Another unwelcome souvenir: an alcohol problem. Namath went on the wagon when he became a dad, but started drinking again after he and his wife broke up in 1999. 

And 10 years ago, at a New York Jets game where he was being honored, he had an embarrassing encounter with ESPN reporter Suzy Kolber:

Kolber:  "What does it mean to you now when the team is struggling?"
Namath: "I want to kiss you.  I couldn't care less about the team struggling."

After that, Namath told Braver, "I knew that -- I evaluated myself of what I did and what I was doing -- and I knew I needed to get help."

"How are you now?"

"Been clean and sober since," he laughed. 

After Namath retired from football in 1977, he tried acting, in "The Caine Mutiny Court-Martial," and even musicals like "Damn Yankees."

But in recent years, he's been involved in various business ventures, including his latest: the Namath Rapid Cooker ("Be the MVP of your next barbeque!").

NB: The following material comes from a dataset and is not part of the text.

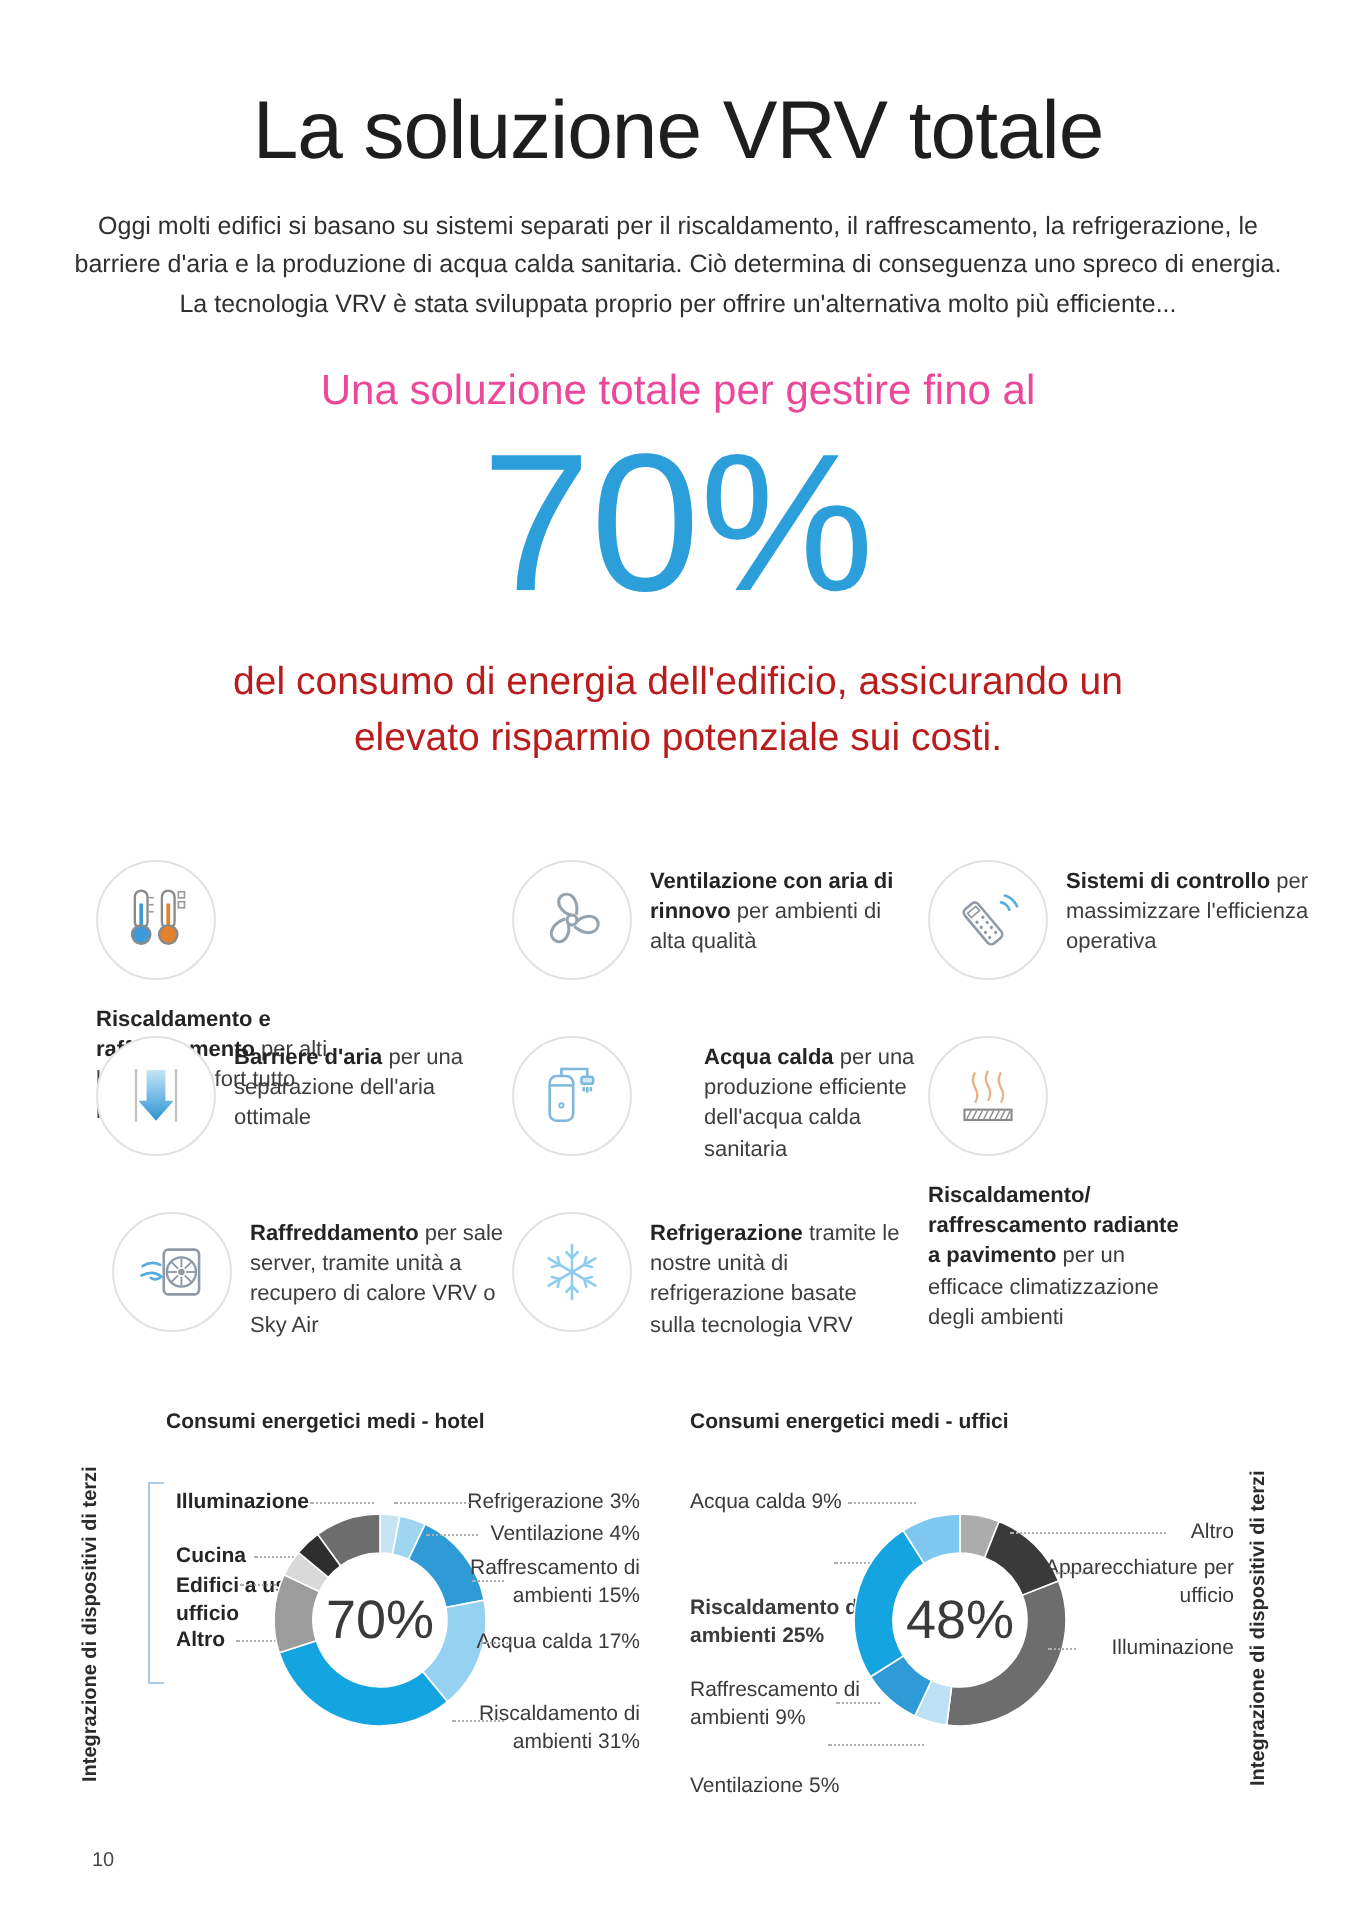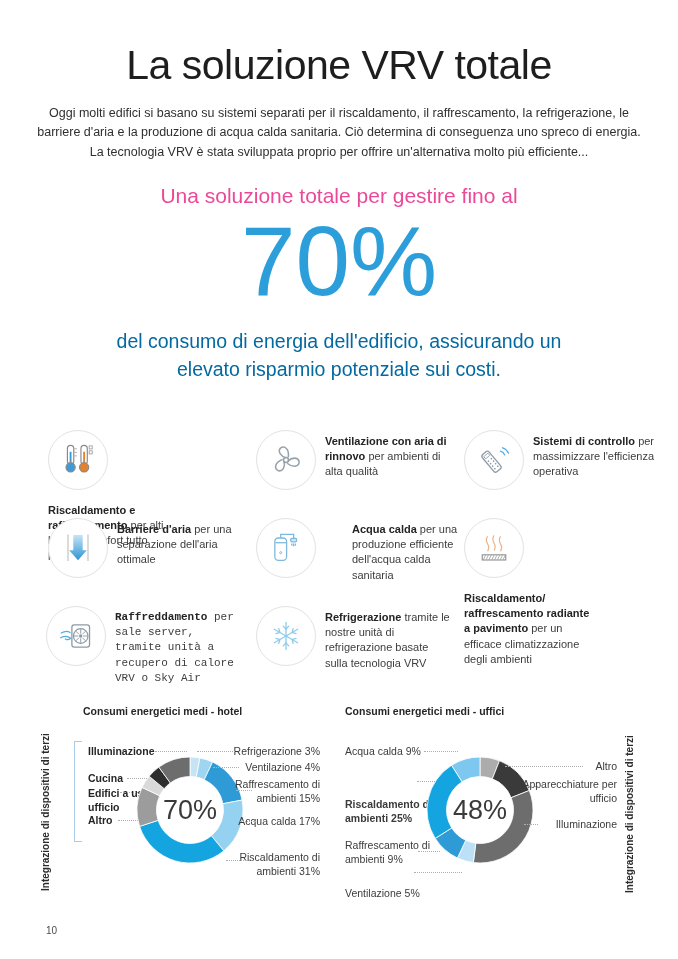"del consumo di energia dell'edificio," .hero-tail { color: #0369a1 -> #b91c1c }
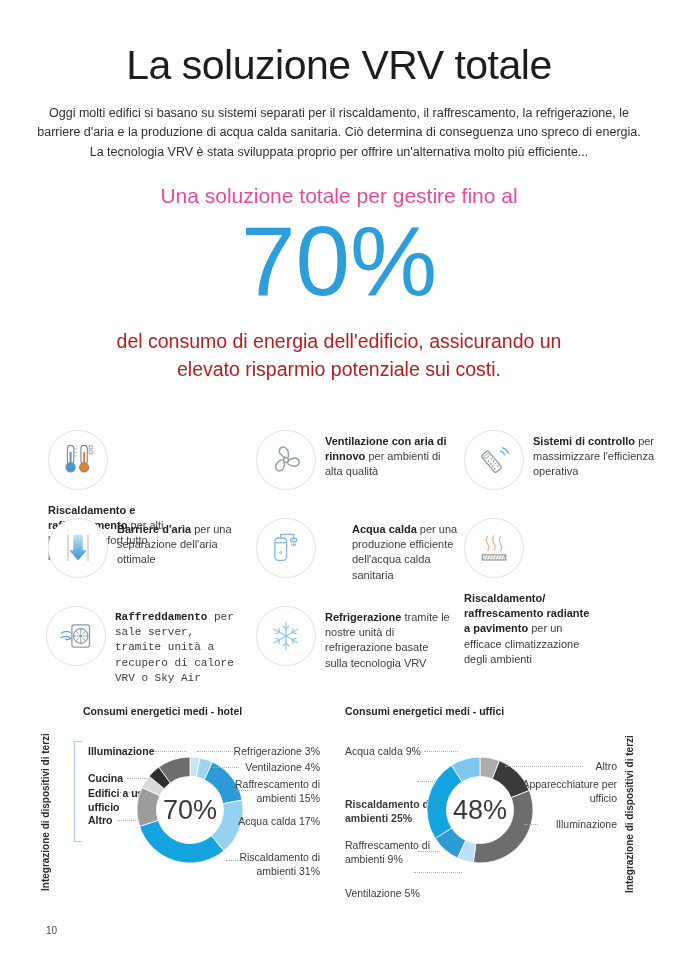"Raffreddamento per sale server, tramite" div.feat { font-family: Liberation Mono, monospace -> none; left: 46px -> 56px }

And that's the thing about Joe Namath: He's seems never to have taken himself too seriously, even after he was named Most Valuable Player in Super Bowl III.

"I know how we won that day, and it wasn't just old Joe," he said. "I did my part. But just like this this big championship coming up, man, these two teams . . . it's not one individual."

But there'll never be another Joe Namath.